C’était un article très personnel (pour ne pas dire nombriliste) et j’espère que ça ne vous a pas déplu (ni provoqué trop de questions sur mon état mental ^^). Je pense qu’il est nécessaire parfois de s’interroger sur son processus et ses motivations, et j’espère que ça vous aura inspiré à faire de même. N’hésitez pas à partager vos motivations et vos raisons d’écrire !

 

6 réflexions au sujet de “Pourquoi écrire ?”

  1. ça m’a beaucoup intéressée de te lire 🙂 (et merci pour le tag !)
    On partage pas mal de choses en fait : je compatis TELLEMENT à ta déprime post-critiques. Il n’y a rien de plus humain et je crois que tous les auteurs qui disent qu’ils le vivent bien mentent. Tu mets en avant la honte, moi je ressens surtout de la déception je crois quand quelqu’un vient percer ma petite bulle d’illusion et me dire que mon bébé n’est pas aussi bien que ce que je croyais. Même (surtout ?) si c’est dit gentiment et bien argumenté. Encore récemment, je me suis pris une amicale petite tape sur les doigts. Ma première réaction a été de me dire que je ne ferai plus lire aucun extrait de mes textes avant d’avoir fini d’écrire mon roman n°2. Ma deuxième réaction a été de me dire que, finalement, mes critiques avaient des suggestions très intéressantes pour corriger ce qui n’allait pas, et ça m’a donné des pistes d’inspiration pour repenser mon texte et rendre mon héroïne plus crédible. Alors bon courage 🙂
    Je te rejoins aussi sur le plaisir d’apprendre tout le temps, j’ai beaucoup regretté de devoir arrêter mes études et de commencer à travailler. Je m’efforce de trouver des boulots où je continue à apprendre des choses mais bon, comparés à des cours sur Shakespeare ou sur l’Histoire de France c’est un peu pâle, hélas.
    Et enfin, sur l’important d’avoir de nouveaux objectifs une fois qu’on a décroché le Graal du travail stable + logement. Je me souviens avoir ressenti le même vide au bout de six mois dans mon premier boulot, quand la routine a commencé à bien s’installer. Même si finalement, la vie réserve encore plein de surprises 😉 Mais c’est vrai que l’écriture est un particulièrement bon moyen de pimenter un peu le quotidien !

    Merci en tout cas d’avoir partagé tout ça

    1. Merci ! Maintenant je suis super motivée pour commencer à traiter sérieusement les retours de mes lecteurs (à partir de demain probablement !), mais il m’a fallu un peu de temps pour digérer…. Je pense que je gérerais les choses un peu différemment la prochaine fois.

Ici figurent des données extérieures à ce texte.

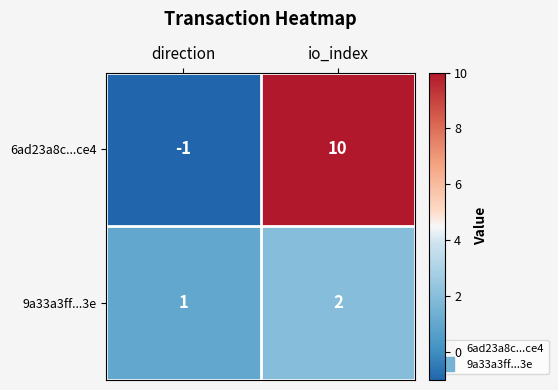

How many data points does each series have?

2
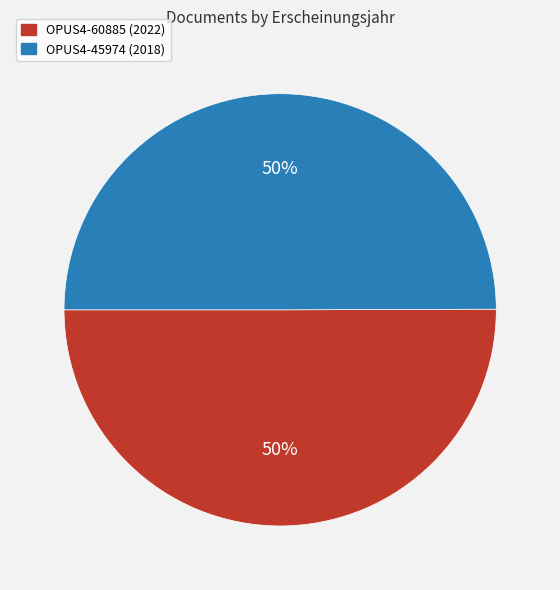

To the nearest percent, what is the combined percentage of OPUS4-60885 (2022) and OPUS4-45974 (2018)?

100%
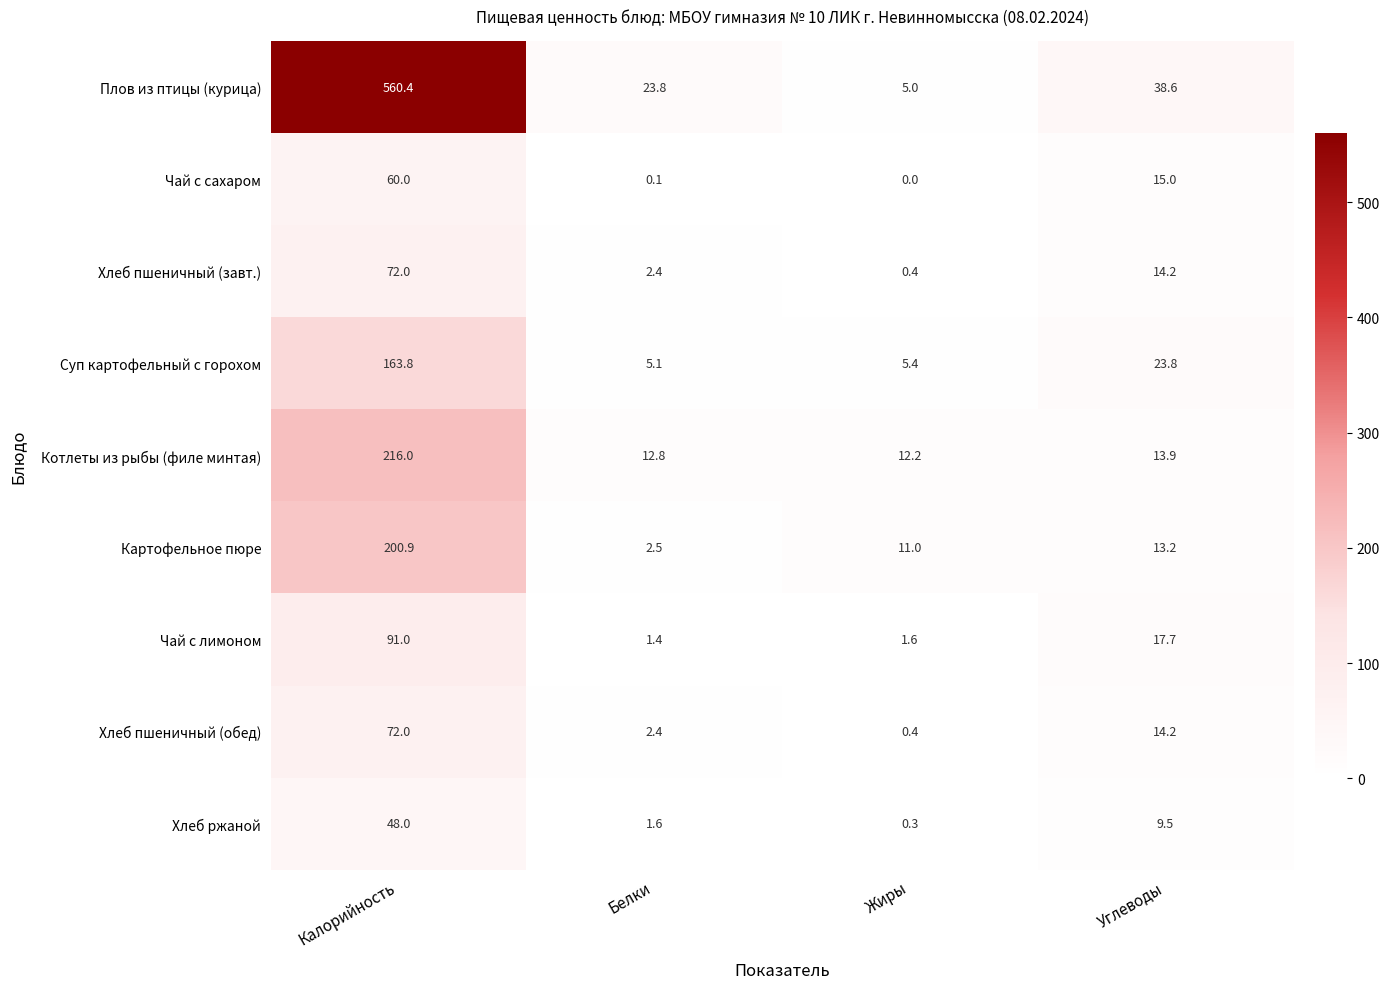

What is the greatest value displayed?

560.4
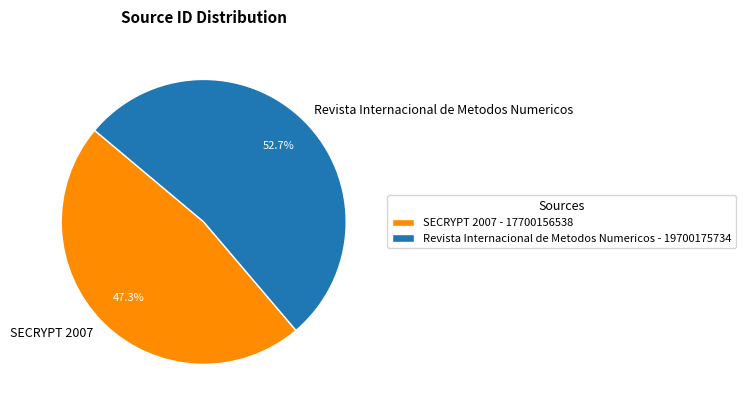

To the nearest percent, what is the difference between the largest and smallest slice percentages?

5%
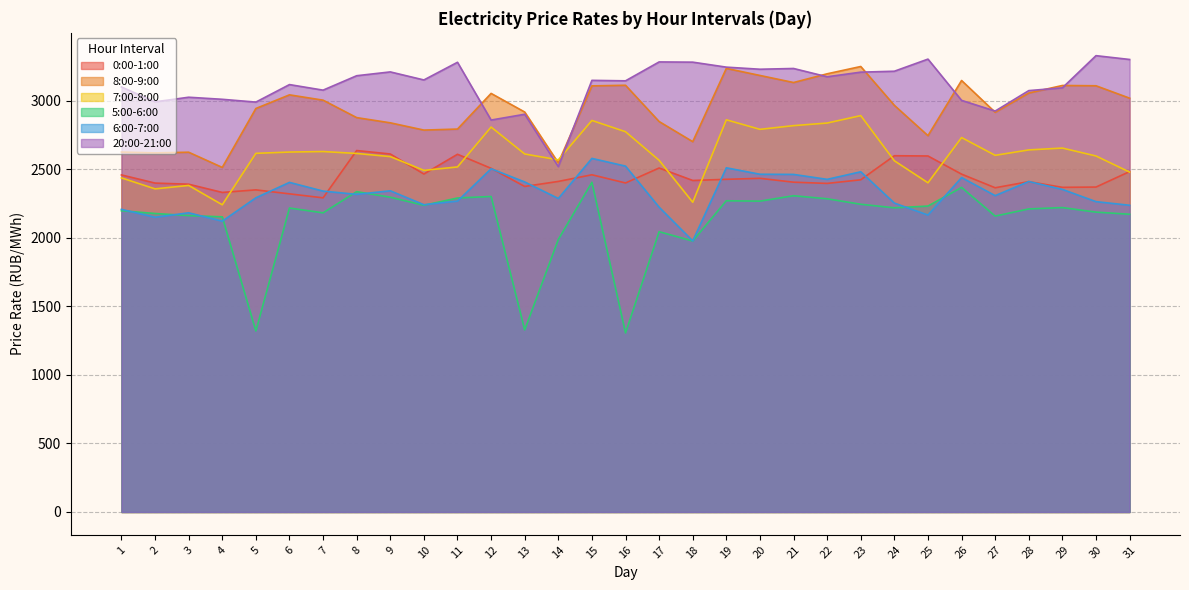

Which category has the lowest value in the 5:00-6:00 series?

16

  2. Bonjour et merci d’avoir partagé votre avis et vos sentiments je me retrouve beaucoup dans vos explications !
    J’espère que vous allez reprendre courage et surmonter ça, continuer de revoir votre roman ! Bon courage, je pense pouvoir comprendre ça je vous soutiens !
    Merci encore
    Clara

    1. Merci beaucoup pour ces encouragements ! J’ai commencé à recouper sérieusement les retours de mes bêta-lecteurs cette semaine. Maintenant je suis dans un état d’esprit « de travail », c’est plus facile à gérer. Et je commence à voir non plus ce qui ne va pas, mais ce que je peux améliorer. Et ça change tout ! Je ferais probablement un article sur le sujet d’ici une semaine ou deux^^.